My PhD is a bit tricky :slight_smile: I am studying social science, but PhD is an interdisciplinary topic, therefore all the computations I am learning by myself trough online material.

Thank you for the tips!

Sounds interesting! But I would recommend to make sure that you are doing your PhD in a suitable department for your topic. In Operations Research, the expectation is usually a research-level contribution in terms of mathematics/computation/etc.

In my department computations are not popular, more popular is interviews and surveys. The most important thing is theoretical contribution - phenomena explanation. So the algorithm in my case does not matter, I am simply using it to generate data and to explain a phenomena - “supply chain resilience”. Its called “generative social science”, there is quite a good website about that -

I am interesting in data science, therefore got approval to use such a not traditional approach in our department. That’s why I am asking for courses, books and guidelines wherever I can :slight_smile:

but thanks for the worry! I will finish my PhD, but want to finish it at a high level and with a bang!

1 Like

I have found several publications and a great github example. However, I lack a more basic understatement of the process, so if anyone could clarify thank you!

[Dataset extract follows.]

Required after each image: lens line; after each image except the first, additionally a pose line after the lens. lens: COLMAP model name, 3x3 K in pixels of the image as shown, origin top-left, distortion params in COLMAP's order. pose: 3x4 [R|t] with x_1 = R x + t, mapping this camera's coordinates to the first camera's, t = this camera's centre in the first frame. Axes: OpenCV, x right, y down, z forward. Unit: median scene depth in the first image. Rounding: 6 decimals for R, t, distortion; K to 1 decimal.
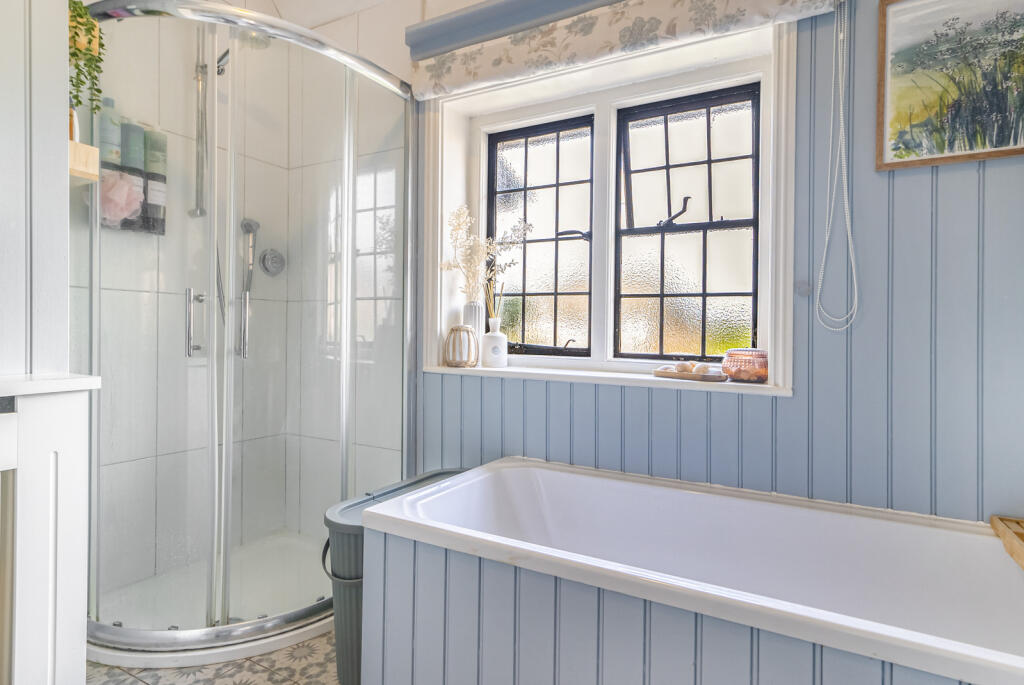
lens RADIAL K [[539.5, 0, 510.0], [0, 539.5, 334.7], [0, 0, 1]] dist [0.006125, 0.002056]
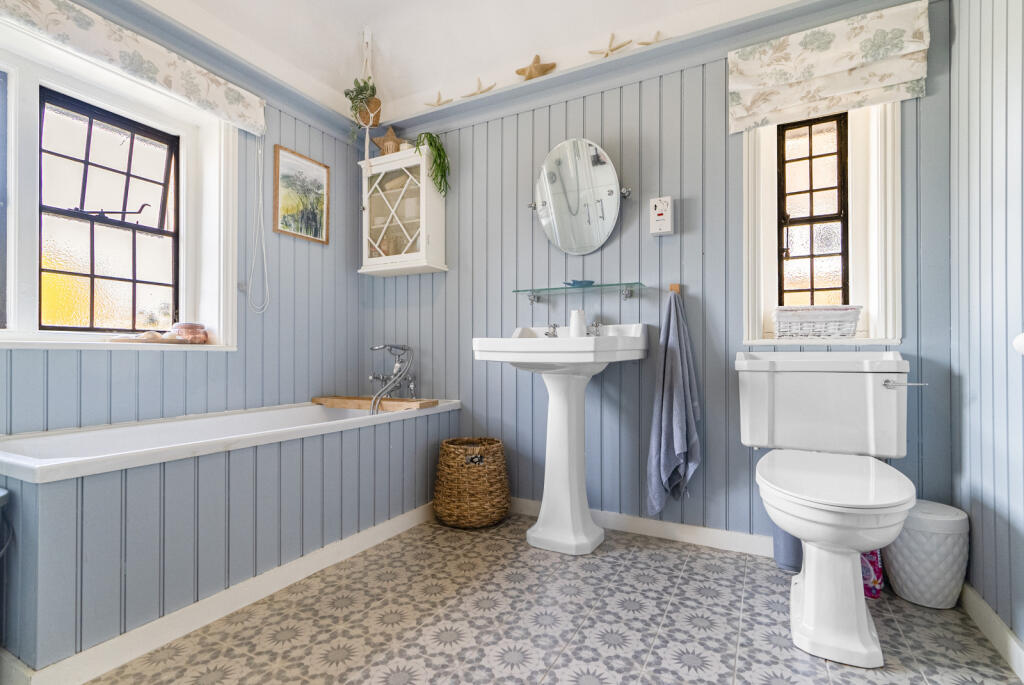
lens RADIAL K [[467.0, 0, 521.0], [0, 467.0, 344.7], [0, 0, 1]] dist [0.002516, 0.000077]
pose [[-0.041253, 0.001319, 0.999148, -0.882127], [0.002606, 0.999996, -0.001213, 0.091001], [-0.999145, 0.002554, -0.041257, 0.165045]]
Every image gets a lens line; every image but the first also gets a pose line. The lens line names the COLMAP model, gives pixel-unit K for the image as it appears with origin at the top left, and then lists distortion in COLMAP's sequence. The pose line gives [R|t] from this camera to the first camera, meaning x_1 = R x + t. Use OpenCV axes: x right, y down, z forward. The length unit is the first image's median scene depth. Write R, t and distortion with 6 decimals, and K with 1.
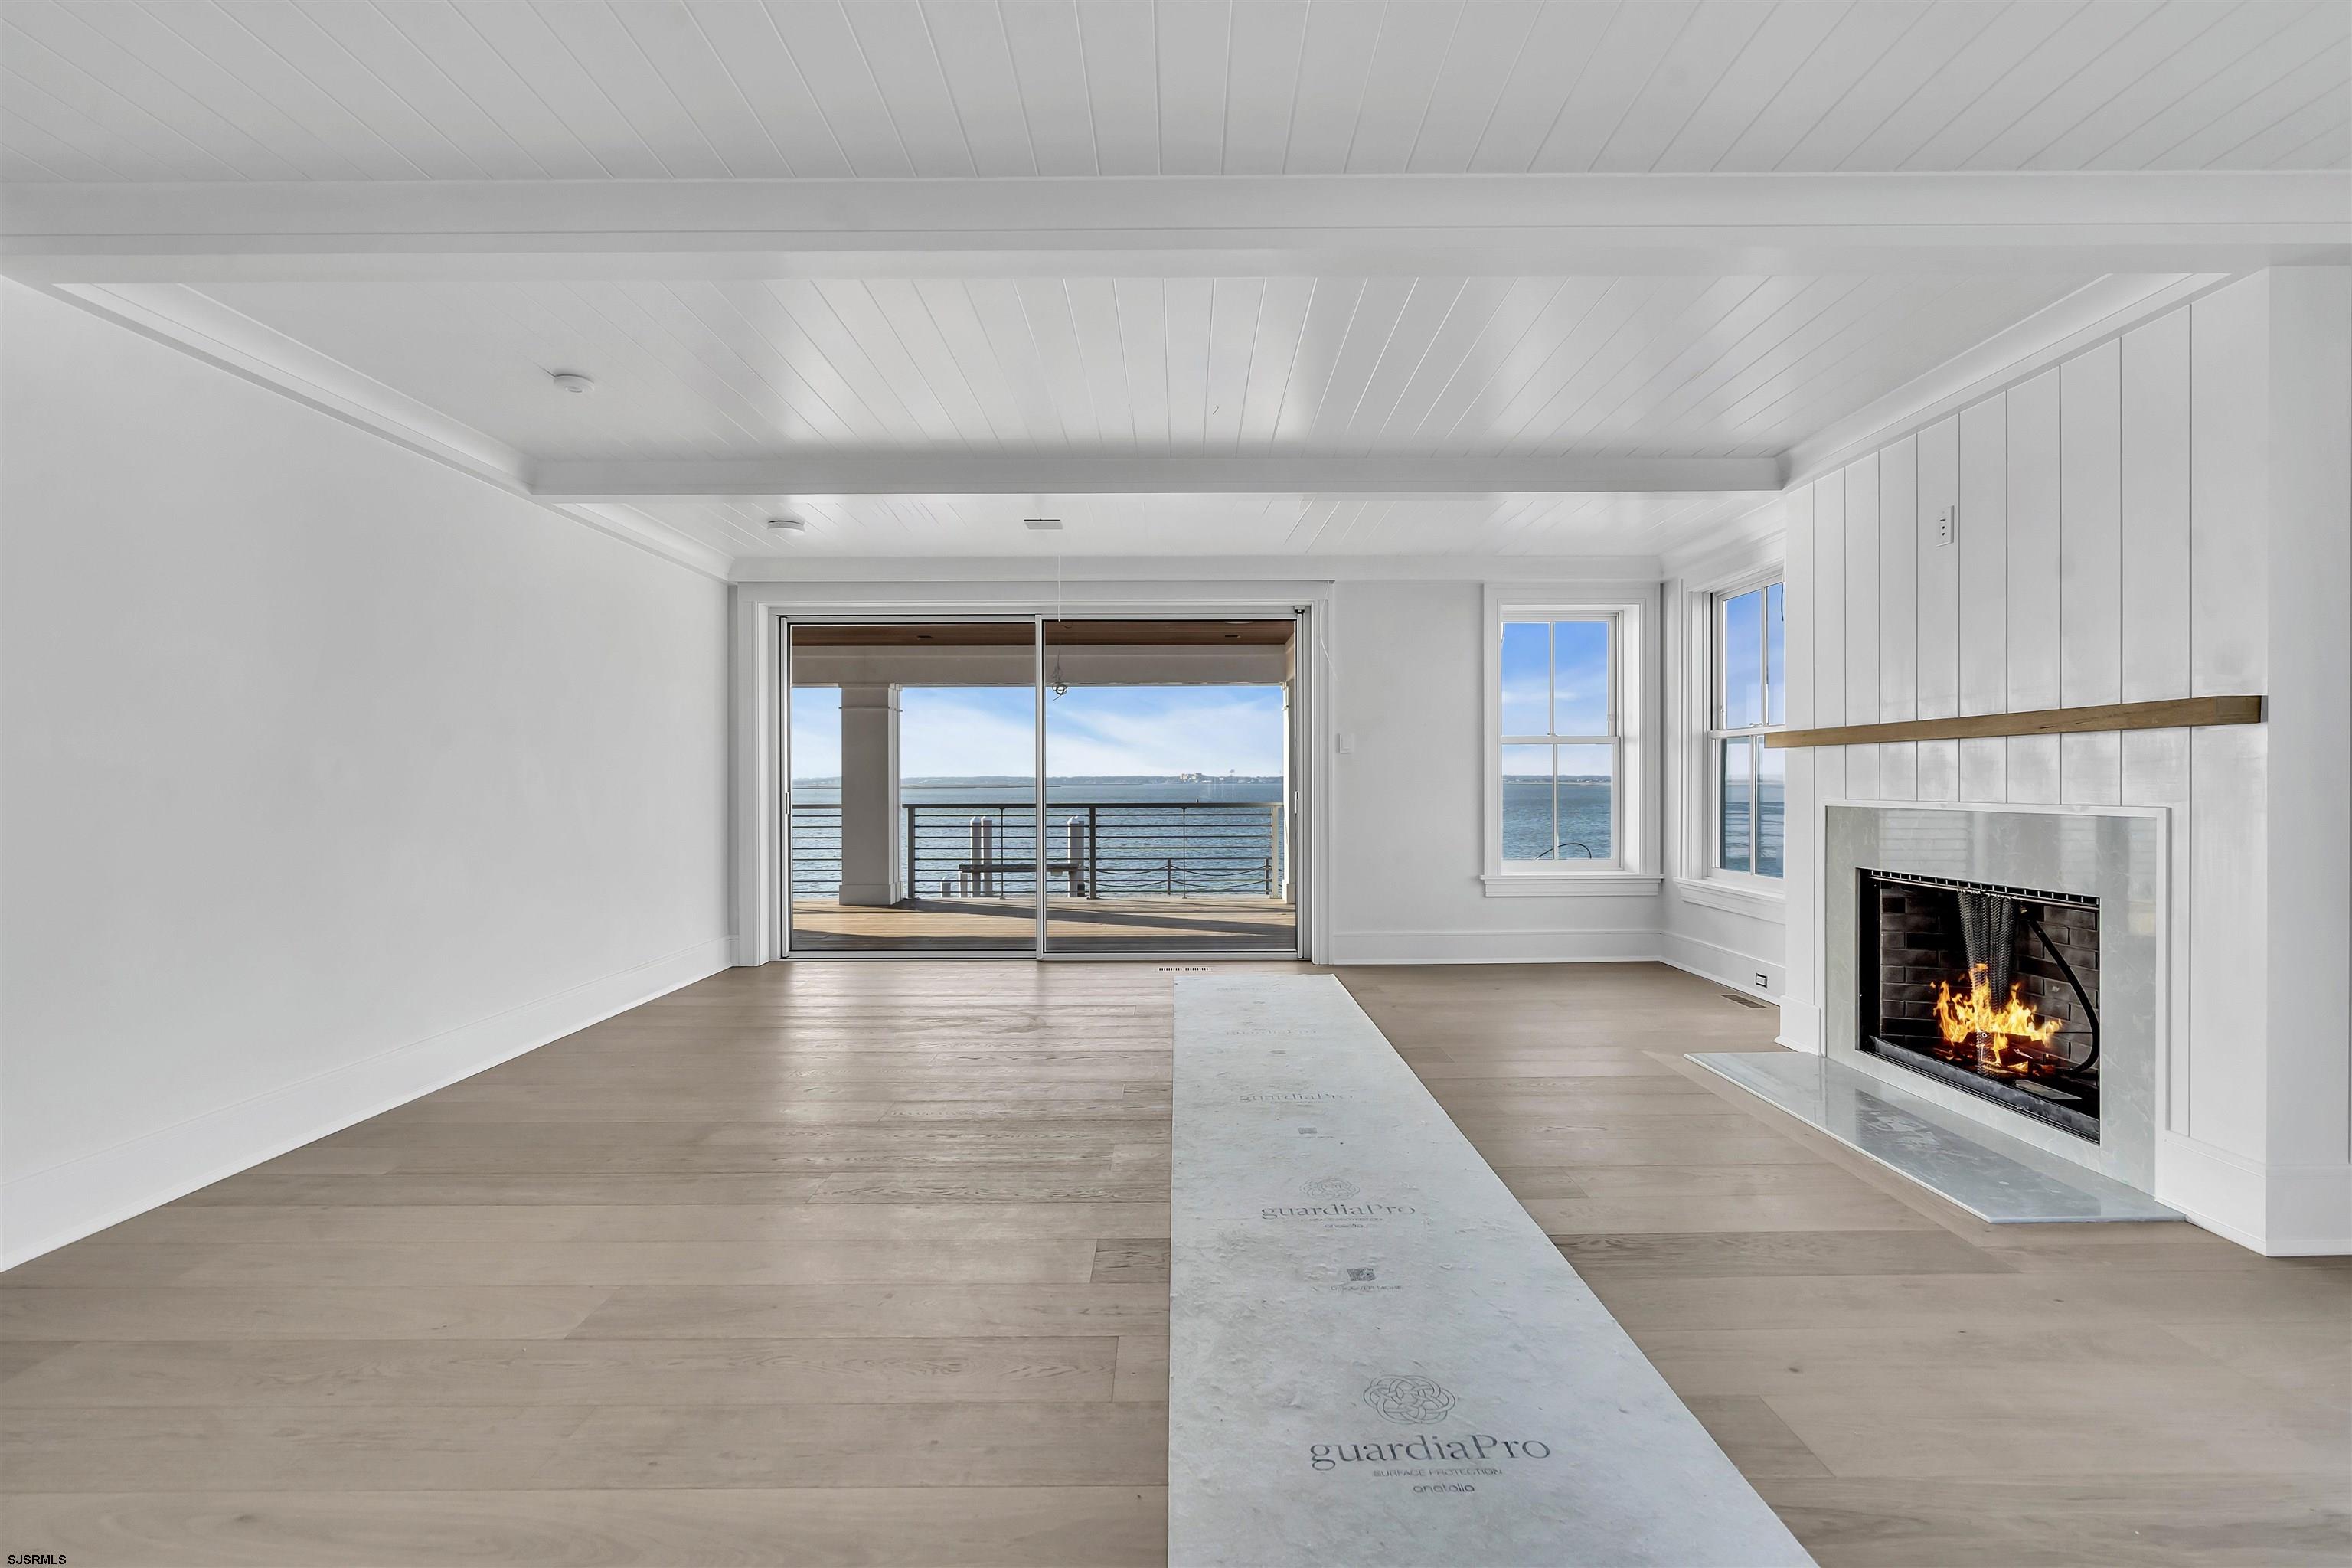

Deep Reinforcement Learning for Solving the Vehicle Routing Problem

Neural Combinatorial Optimization with Reinforcement Learning


Hi @Valentas, Not sure it’s directly related but have a look at this There are accompanying lectures as well once you create an account that would help you learn the central idea of reinforcement learning. If you would go through the deep traffic paper, one of the promising observations were that improving the state of one agent improved the behaviour of overall system. Hope it helps a bit.

Thank you, I will check the courses and publications of the the provided link. I always like MIT courses, just not always you know where to look for. So thanks for the tips!